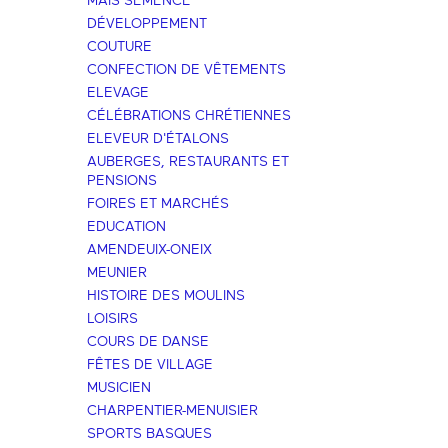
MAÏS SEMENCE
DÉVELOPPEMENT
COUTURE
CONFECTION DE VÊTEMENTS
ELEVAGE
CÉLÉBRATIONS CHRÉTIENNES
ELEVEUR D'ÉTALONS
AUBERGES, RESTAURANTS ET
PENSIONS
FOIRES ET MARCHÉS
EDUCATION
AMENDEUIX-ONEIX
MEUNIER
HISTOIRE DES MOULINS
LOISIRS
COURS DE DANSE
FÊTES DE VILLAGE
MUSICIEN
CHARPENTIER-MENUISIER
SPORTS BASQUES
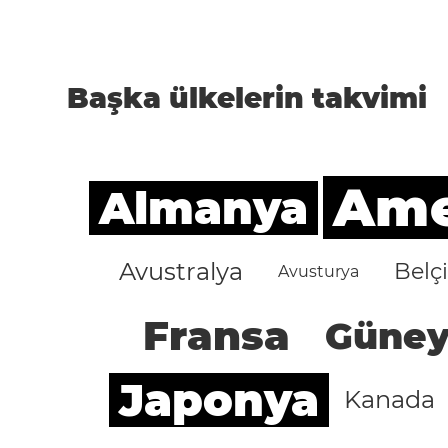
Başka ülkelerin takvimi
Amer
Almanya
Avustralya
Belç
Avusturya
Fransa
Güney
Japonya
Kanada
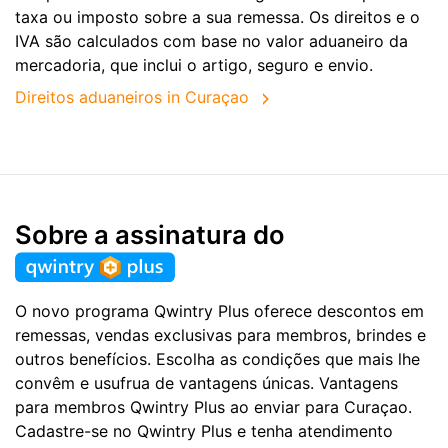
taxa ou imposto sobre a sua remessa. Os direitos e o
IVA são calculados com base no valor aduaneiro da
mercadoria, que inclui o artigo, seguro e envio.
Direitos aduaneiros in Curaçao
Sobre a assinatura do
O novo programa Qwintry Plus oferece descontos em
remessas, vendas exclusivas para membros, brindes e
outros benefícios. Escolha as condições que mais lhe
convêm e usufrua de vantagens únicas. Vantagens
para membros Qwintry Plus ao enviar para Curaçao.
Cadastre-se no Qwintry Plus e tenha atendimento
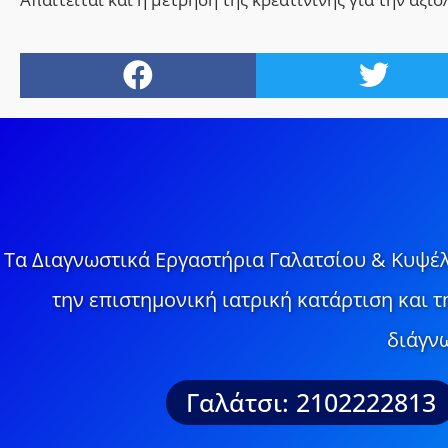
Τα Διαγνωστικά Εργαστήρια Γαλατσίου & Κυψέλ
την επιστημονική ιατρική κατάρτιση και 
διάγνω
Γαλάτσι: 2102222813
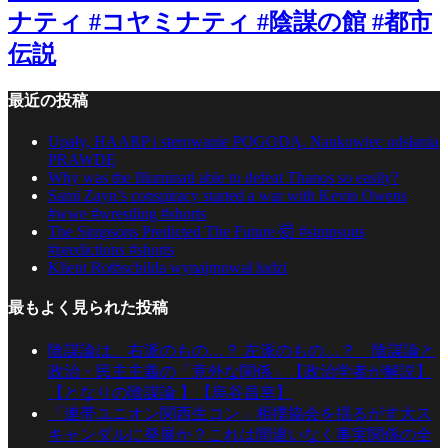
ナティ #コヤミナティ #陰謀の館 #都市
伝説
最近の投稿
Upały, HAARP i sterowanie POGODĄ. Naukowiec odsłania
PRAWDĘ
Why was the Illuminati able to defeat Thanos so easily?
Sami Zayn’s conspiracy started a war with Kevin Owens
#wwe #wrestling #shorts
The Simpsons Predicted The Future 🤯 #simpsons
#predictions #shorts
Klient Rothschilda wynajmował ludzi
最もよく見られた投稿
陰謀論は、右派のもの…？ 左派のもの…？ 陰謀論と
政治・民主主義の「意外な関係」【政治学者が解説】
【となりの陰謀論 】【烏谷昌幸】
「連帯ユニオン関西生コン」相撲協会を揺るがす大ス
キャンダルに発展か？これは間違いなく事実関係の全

### [Written task]
Each line of the data that holds the word "membros" should be copied.

### [Response box]
remessas, vendas exclusivas para membros, brindes e
para membros Qwintry Plus ao enviar para Curaçao.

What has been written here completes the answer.